Source: United Kingdom – Executive Government & Departments
Studies, published in The Lancet, report on the initial cases of the Wuhan coronavirus outbreak in china.
Prof Paul Hunter, Professor in Medicine, Norwich Medical School, University of East Anglia, said:
“This is a useful and important initial summary of the clinical presentation of the early cases. What comes through strongly is that the clinical features and epidemiology of the recent outbreak is very similar to SARS with one big difference – the relative lack of upper respiratory tract symptoms such as runny nose, sore throat and sneezing compared to what was seen in SARS. This is very important as sneezes and runny noses are a prime way for people to spread infection. It is possible that in the absence of such symptoms people early in the stages of the infection will be less infectious. If this is correct, providing people are referred to hospital and nursed using appropriate infection prevention protocols subsequent person to person spread can be reduced.”

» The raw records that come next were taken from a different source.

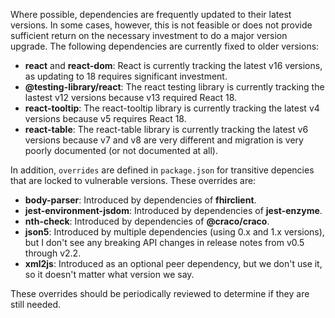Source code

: Where possible, dependencies are frequently updated to their latest versions.
In some cases, however, this is not feasible or does not provide sufficient
return on the necessary investment to do a major version upgrade. The following
dependencies are currently fixed to older versions:

* **react** and **react-dom**: React is currently tracking the latest v16
  versions, as updating to 18 requires significant investment.
* **@testing-library/react**: The react testing library is currently tracking
  the lastest v12 versions because v13 required React 18.
* **react-tooltip**: The react-tooltip library is currently tracking the latest
  v4 versions because v5 requires React 18.
* **react-table**: The react-table library is currently tracking the latest v6
  versions because v7 and v8 are very different and migration is very poorly
  documented (or not documented at all).

In addition, `overrides` are defined in `package.json` for transitive
depencies that are locked to vulnerable versions. These overrides are:

* **body-parser**: Introduced by dependencies of **fhirclient**.
* **jest-environment-jsdom**: Introduced by dependencies of **jest-enzyme**.
* **nth-check**: Introduced by dependencies of **@craco/craco**.
* **json5**: Introduced by multiple dependencies (using 0.x and 1.x versions), but I don't see any breaking API changes in release notes from v0.5 through v2.2.
* **xml2js**: Introduced as an optional peer dependency, but we don't use it, so it doesn't matter what version we say.

These overrides should be periodically reviewed to determine if they are still
needed.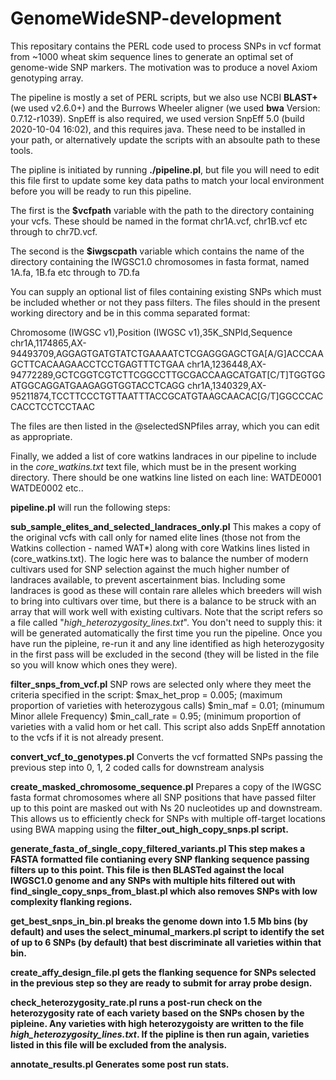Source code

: # GenomeWideSNP-development

This repositary contains the PERL code used to process SNPs in vcf format from ~1000 wheat skim sequence lines to generate an optimal set of genome-wide SNP markers.  The motivation was to produce a novel Axiom genotyping array.

The pipeline is mostly a set of PERL scripts, but we also use NCBI <b>BLAST+</b> (we used v2.6.0+) and the Burrows Wheeler aligner (we used <b>bwa</b> Version: 0.7.12-r1039). SnpEff is also required, we used version SnpEff 5.0 (build 2020-10-04 16:02), and this requires java. These need to be installed in your path, or alternatively update the scripts with an absoulte path to these tools. 

The pipline is initiated by running <b>./pipeline.pl</b>, but  file you will need to edit this file first to update some key data paths to match your local environment before you will be ready to run this pipeline. 

The first is the <b>$vcfpath</b> variable with the path to the directory containing your vcfs.  These should be named in the format chr1A.vcf, chr1B.vcf etc through to chr7D.vcf.

The second is the <b>$iwgscpath</b> variable which contains the name of the directory containing the IWGSC1.0 chromosomes in fasta format, named 1A.fa, 1B.fa etc through to 7D.fa

You can supply an optional list of files containing existing SNPs which must be included whether or not they pass filters. The files should in the present working directory and be in this comma separated format:

Chromosome (IWGSC v1),Position (IWGSC v1),35K_SNPId,Sequence
chr1A,1174865,AX-94493709,AGGAGTGATGTATCTGAAAATCTCGAGGGAGCTGA[A/G]ACCCAAGCTTCACAAGAACCTCCTGAGTTTCTGAA
chr1A,1236448,AX-94772289,GCTCGGTCGTCTTCGGCCTTGCGACCAAGCATGAT[C/T]TGGTGGATGGCAGGATGAAGAGGTGGTACCTCAGG
chr1A,1340329,AX-95211874,TCCTTCCCTGTTAATTTACCGCATGTAAGCAACAC[G/T]GGCCCACCACCTCCTCCTAAC

The files are then listed in the @selectedSNPfiles array, which you can edit as appropriate.

Finally, we added a list of core watkins landraces in our pipeline to include in the <i>core_watkins.txt</i> text file, which must be in the present working directory. There should be one watkins line listed on each line:
WATDE0001
WATDE0002
etc..



<b>pipeline.pl</b> will run the following steps:

<b>sub_sample_elites_and_selected_landraces_only.pl</b>
This makes a copy of the original vcfs with call only for named elite lines (those not from the Watkins collection - named WAT*) along with core Watkins lines listed in (core_watkins.txt)</i>. The logic here was to balance the number of modern cultivars used for SNP selection against the much higher number of landraces available, to prevent ascertainment bias. Including some landraces is good as these will contain rare alleles which breeders will wish to bring into cultivars over time, but there is a balance to be struck with an array that will work well with existing cultivars. Note that the script refers so a file called "<i>high_heterozygosity_lines.txt</i>".  You don't need to supply this: it will be generated automatically the first time you run the pipeline.  Once you have run the pipleine, re-run it and any line identified as high heterozygosity in the first pass will be excluded in the second (they will be listed in the file so you will know which ones they were).

<b>filter_snps_from_vcf.pl</b>
SNP rows are selected only where they meet the criteria specified in the script:
$max_het_prop = 0.005; (maximum proportion of varieties with heterozygous calls)
$min_maf = 0.01; (minumum Minor allele Frequency)
$min_call_rate = 0.95; (minimum proportion of varieties with a valid hom or het call.
This script also adds SnpEff annotation to the vcfs if it is not already present.


<b>convert_vcf_to_genotypes.pl</b>
Converts the vcf formatted SNPs passing the previous step into 0, 1, 2 coded calls for downstream analysis


<b>create_masked_chromosome_sequence.pl</b>
Prepares a copy of the IWGSC fasta format chromosomes where all SNP positions that have passed filter up to this point are masked out with Ns 20 nucleotides up and downstream. This allows us to efficiently check for SNPs with multiple off-target locations using BWA mapping using the <b>filter_out_high_copy_snps.pl<b> script.
  
generate_fasta_of_single_copy_filtered_variants.pl 
This step makes a FASTA formatted file contianing every SNP flanking sequence passing filters up to this point.  This file is then BLASTed against the local IWGSC1.0 genome and any SNPs with multiple hits filtered out with <b>find_single_copy_snps_from_blast.pl</b> which also removes SNPs with low complexity flanking regions. 

<b>get_best_snps_in_bin.pl</b> breaks the genome down into 1.5 Mb bins (by default) and uses the <b>select_minumal_markers.pl</b> script to identify the set of up to 6 SNPs (by default) that best discriminate all varieties within that bin. 
  
<b>create_affy_design_file.pl</b> gets the flanking sequence for SNPs selected in the previous step so they are ready to submit for array probe design.

<b>check_heterozygosity_rate.pl</b> runs a post-run check on the heterozygosity rate of each variety based on the SNPs chosen by the pipleine. Any varieties with high heterozygoisty are written to the file <i>high_heterozygosity_lines.txt</i>.  If the pipline is then run again, varieties listed in this file will be excluded from the analysis. 
  
  <b>annotate_results.pl</b> Generates some post run stats.






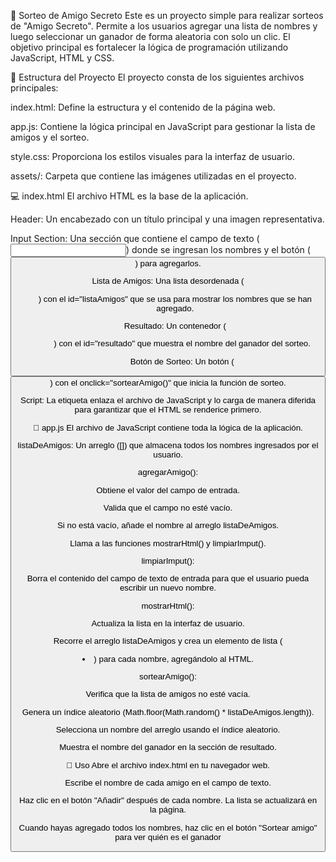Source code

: 🎁 Sorteo de Amigo Secreto
Este es un proyecto simple para realizar sorteos de "Amigo Secreto". Permite a los usuarios agregar una lista de nombres y luego seleccionar un ganador de forma aleatoria con solo un clic. El objetivo principal es fortalecer la lógica de programación utilizando JavaScript, HTML y CSS.

📂 Estructura del Proyecto
El proyecto consta de los siguientes archivos principales:

index.html: Define la estructura y el contenido de la página web.

app.js: Contiene la lógica principal en JavaScript para gestionar la lista de amigos y el sorteo.

style.css: Proporciona los estilos visuales para la interfaz de usuario.

assets/: Carpeta que contiene las imágenes utilizadas en el proyecto.

💻 index.html
El archivo HTML es la base de la aplicación.

Header: Un encabezado con un título principal y una imagen representativa.

Input Section: Una sección que contiene el campo de texto (<input>) donde se ingresan los nombres y el botón (<button>) para agregarlos.

Lista de Amigos: Una lista desordenada (<ul>) con el id="listaAmigos" que se usa para mostrar los nombres que se han agregado.

Resultado: Un contenedor (<ul>) con el id="resultado" que muestra el nombre del ganador del sorteo.

Botón de Sorteo: Un botón (<button>) con el onclick="sortearAmigo()" que inicia la función de sorteo.

Script: La etiqueta <script src="app.js" defer></script> enlaza el archivo de JavaScript y lo carga de manera diferida para garantizar que el HTML se renderice primero.

🧠 app.js
El archivo de JavaScript contiene toda la lógica de la aplicación.

listaDeAmigos: Un arreglo ([]) que almacena todos los nombres ingresados por el usuario.

agregarAmigo():

Obtiene el valor del campo de entrada.

Valida que el campo no esté vacío.

Si no está vacío, añade el nombre al arreglo listaDeAmigos.

Llama a las funciones mostrarHtml() y limpiarImput().

limpiarImput():

Borra el contenido del campo de texto de entrada para que el usuario pueda escribir un nuevo nombre.

mostrarHtml():

Actualiza la lista en la interfaz de usuario.

Recorre el arreglo listaDeAmigos y crea un elemento de lista (<li>) para cada nombre, agregándolo al HTML.

sortearAmigo():

Verifica que la lista de amigos no esté vacía.

Genera un índice aleatorio (Math.floor(Math.random() * listaDeAmigos.length)).

Selecciona un nombre del arreglo usando el índice aleatorio.

Muestra el nombre del ganador en la sección de resultado.

🚀 Uso
Abre el archivo index.html en tu navegador web.

Escribe el nombre de cada amigo en el campo de texto.

Haz clic en el botón "Añadir" después de cada nombre. La lista se actualizará en la página.

Cuando hayas agregado todos los nombres, haz clic en el botón "Sortear amigo" para ver quién es el ganador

Professor Tom Solomon, Director of the NIHR Health Protection Research Unit in Emerging Infections said:
“The early release of these preliminary data from 41 patients is very helpful. Specifically it gives us an indication of the symptoms that patients with the new coronavirus are likely to have. Fever, cough, fatigue and shortness of breath were common (occurring in at least half the patients who needed hospital admission). In contrast of upper respiratory tract symptoms, such as a runny nose and sore throat were not seen. Nor was diarrhoea which affected a quarter of the patients with SARS-Coronavirus. These data, which may help distinguish the new coronavirus from common coughs and colds, will help public health officials guide the public about when they should seek medical help.”
The paper ‘Clinical features of patients infected with 2019 novel coronavirus in Wuhan, China’ by Chaolin Huang et al. was published in The Lancet on Friday 24 January.